Codes are hashed with SHA-256 (never stored in plaintext), with configurable TTL and max attempts per session.
When to use
Use this when you need:
- Two-factor authentication (2FA) for login flows
- Transaction or action confirmation
- Phone number or email verification during signup
- Multi-channel delivery with automatic fallback options
When NOT to use:
- Bulk messaging — use SMS
- Push notifications — Verify is code-based, not push-based
How it works
Verification in two steps:
- Start — send an OTP to the recipient via SMS, voice, or email
- Check — verify the code the user submits
Each session has a configurable TTL (60-900 seconds) and max 5 attempts. Codes are single-use.
Features
WAYSCloud Verify is built for security, reliability, and multi-channel reach.
Channels
- SMS — to any mobile number (E.164 format)

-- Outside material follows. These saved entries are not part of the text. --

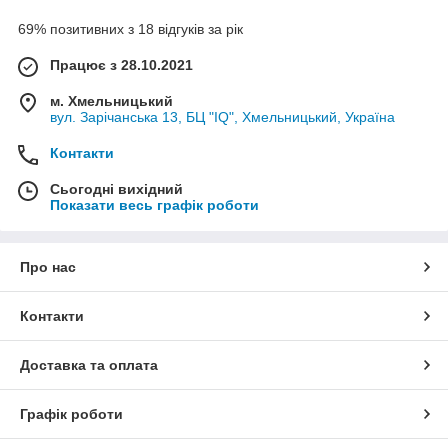
69% позитивних з 18 відгуків за рік
Працює з 28.10.2021
м. Хмельницький
вул. Зарічанська 13, БЦ "IQ", Хмельницький, Україна
Контакти
Сьогодні вихідний
Показати весь графік роботи
Про нас
Контакти
Доставка та оплата
Графік роботи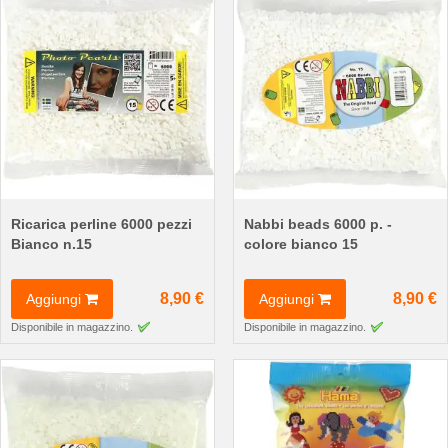
Ricarica perline 6000 pezzi
Nabbi beads 6000 p. -
Bianco n.15
colore bianco 15
8,90 €
8,90 €
Aggiungi
Aggiungi
Disponibile in magazzino.
Disponibile in magazzino.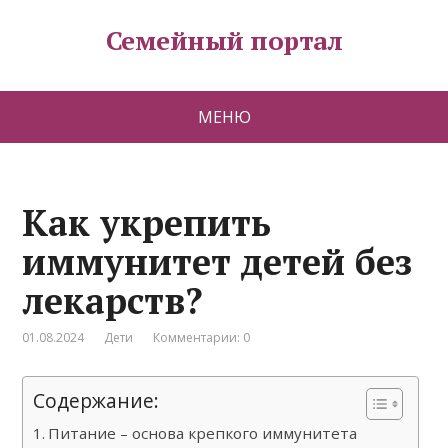
Семейный портал
МЕНЮ
Как укрепить
иммунитет детей без
лекарств?
01.08.2024
Дети
Комментарии: 0
Содержание:
Питание – основа крепкого иммунитета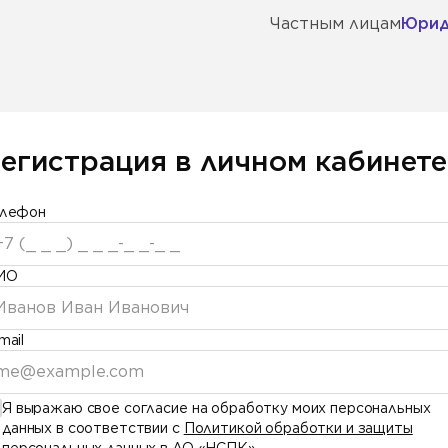
Частным лицам
Юрид
егистрация в личном кабинете
елефон
ИО
mail
Я выражаю свое согласие на обработку моих персональных
данных в соответствии с
Политикой обработки и защиты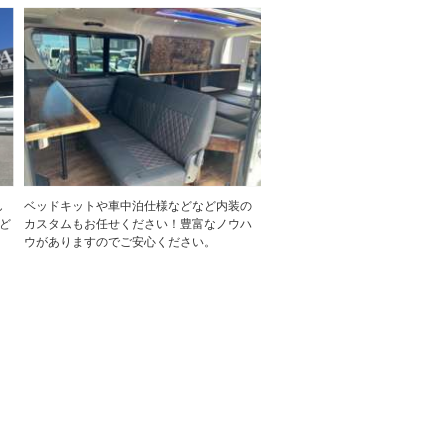
し
ベッドキットや車中泊仕様などなど内装の
ど
カスタムもお任せください！豊富なノウハ
ウがありますのでご安心ください。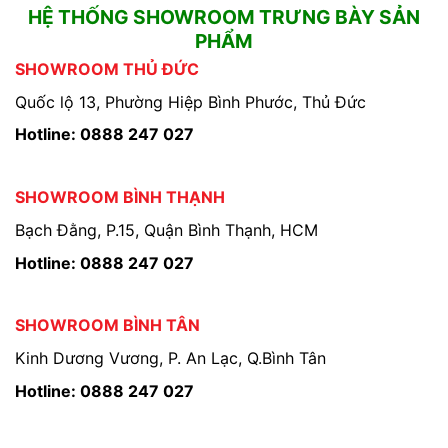
HỆ THỐNG SHOWROOM TRƯNG BÀY SẢN
PHẨM
SHOWROOM THỦ ĐỨC
Quốc lộ 13, Phường Hiệp Bình Phước, Thủ Đức
Hotline: 0888 247 027
SHOWROOM BÌNH THẠNH
Bạch Đằng, P.15, Quận Bình Thạnh, HCM
Hotline: 0888 247 027
SHOWROOM BÌNH TÂN
Kinh Dương Vương, P. An Lạc, Q.Bình Tân
Hotline: 0888 247 027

- Voice — text-to-speech call with spoken code
- Email — to any email address
Security
- SHA-256 hashed codes (never stored in plaintext)
- Max 5 attempts per session
- Configurable TTL (60-900 seconds)
- Tenant isolation
Integration
- Simple two-endpoint API (start + check)
- Configurable sender (alphanumeric for SMS, verified domain for email)
- Multi-language support via locale parameter
Getting started
All Verify (OTP/2FA) functionality is available via the WAYSCloud API.
See all 4 endpoints in the Verify API reference.
Limits and quotas
Limits and quotas depend on the selected plan and region. See the dashboard or API for current constraints.